EXTRACTED TEXT >>
━━━━━━━━━━

To efficiently store and access our documents, we store them in a sqlite database. The key is the doc_id
and the value is the text
.
To create a sqlite db from a corpus of documents, run:
python build_db.py /path/to/data /path/to/saved/db.db
Optional arguments:
--preprocess File path to a python module that defines a `preprocess` function.
--num-workers Number of CPU processes (for tokenizing, etc).
The data path can either be a path to a nested directory of files (such as what the WikiExtractor script outputs) or a single file. Each file should consist of JSON-encoded documents that have id
and text
fields, one per line:
{"id": "doc1", "text": "text of doc1"}
...
{"id": "docN", "text": "text of docN"}
--preprocess /path/to/.py/file
is another optional argument that allows you to supply a python module that defines a preprocess(doc_object)
function to filter/process documents before they are put in the db. See prep_wikipedia.py
for an example.
To build a TF-IDF weighted word-doc sparse matrix from the documents stored in the sqlite db, run:
python build_tfidf.py /path/to/doc/db /path/to/output/dir
Optional arguments:
--ngram Use up to N-size n-grams (e.g. 2 = unigrams + bigrams). By default only ngrams without stopwords or punctuation are kept.
--hash-size Number of buckets to use for hashing ngrams.
--tokenizer String option specifying tokenizer type to use (e.g. 'corenlp').
--num-workers Number of CPU processes (for tokenizing, etc).
The sparse matrix and its associated metadata will be saved to the output directory under <db-name>-tfidf-ngram=<N>-hash=<N>-tokenizer=<T>.npz
.
The Document Retriever can also be used interactively (like the full pipeline).
python scripts/retriever/interactive.py --model /path/to/model
>>> process('question answering', k=5)
+------+-------------------------------+-----------+
| Rank | Doc Id | Doc Score |
+------+-------------------------------+-----------+
| 1 | Question answering | 327.89 |
| 2 | Watson (computer) | 217.26 |
| 3 | Eric Nyberg | 214.36 |
| 4 | Social information seeking | 212.63 |
| 5 | Language Computer Corporation | 184.64 |
+------+-------------------------------+-----------+

━━━━━━━━━━

RECORDED DATA >>

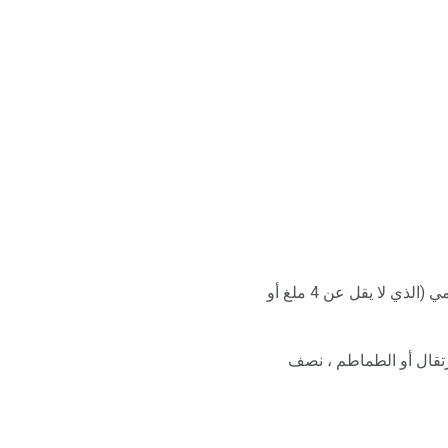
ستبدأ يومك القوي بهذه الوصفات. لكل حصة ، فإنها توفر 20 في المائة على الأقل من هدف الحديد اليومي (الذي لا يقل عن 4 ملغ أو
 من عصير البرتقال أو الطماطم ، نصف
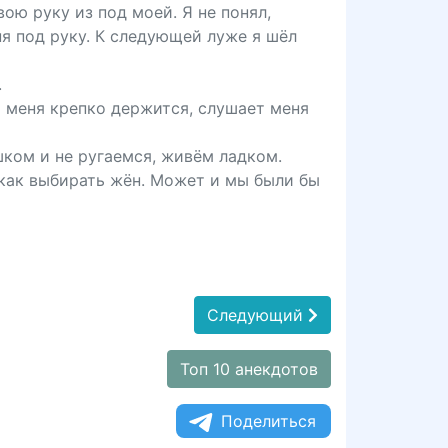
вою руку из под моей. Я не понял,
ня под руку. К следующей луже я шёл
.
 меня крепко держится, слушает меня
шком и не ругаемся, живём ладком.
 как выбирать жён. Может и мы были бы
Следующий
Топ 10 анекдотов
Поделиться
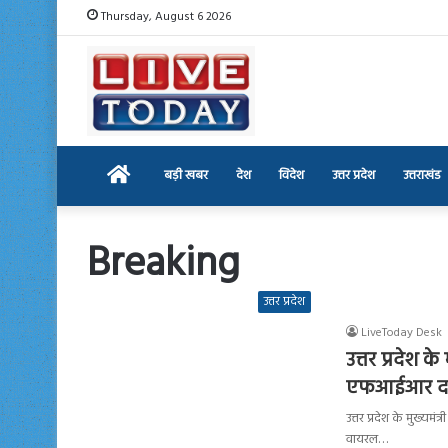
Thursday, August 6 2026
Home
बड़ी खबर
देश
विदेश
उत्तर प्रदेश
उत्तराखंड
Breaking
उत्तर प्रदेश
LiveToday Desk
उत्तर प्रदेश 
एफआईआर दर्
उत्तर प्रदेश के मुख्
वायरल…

━━━━━━━━━━

THINGS TO DO >>
**1)** In the document retriever notes, what does the --hash-size option set?
**2)** Please rewrite the rows of text read from the pictures, replacing "Breaking" with "Latest" and keeping everything else unchanged. Leave the pictures out of the answer.

TASK RESULTS >>
**1)** The number of buckets to use for hashing ngrams.

**2)**
ستبدأ يومك القوي بهذه الوصفات. لكل حصة ، فإنها توفر 20 في المائة على الأقل من هدف الحديد اليومي (الذي لا يقل عن 4 ملغ أو
 من عصير البرتقال أو الطماطم ، نصف
вою руку из под моей. Я не понял,
ня под руку. К следующей луже я шёл
.
 меня крепко держится, слушает меня
шком и не ругаемся, живём ладком.
 как выбирать жён. Может и мы были бы
Следующий
Топ 10 анекдотов
Поделиться
Thursday, August 6 2026
Home
बड़ी खबर
देश
विदेश
उत्तर प्रदेश
उत्तराखंड
Latest
उत्तर प्रदेश
LiveToday Desk
उत्तर प्रदेश 
एफआईआर दर्
उत्तर प्रदेश के मुख्
वायरल…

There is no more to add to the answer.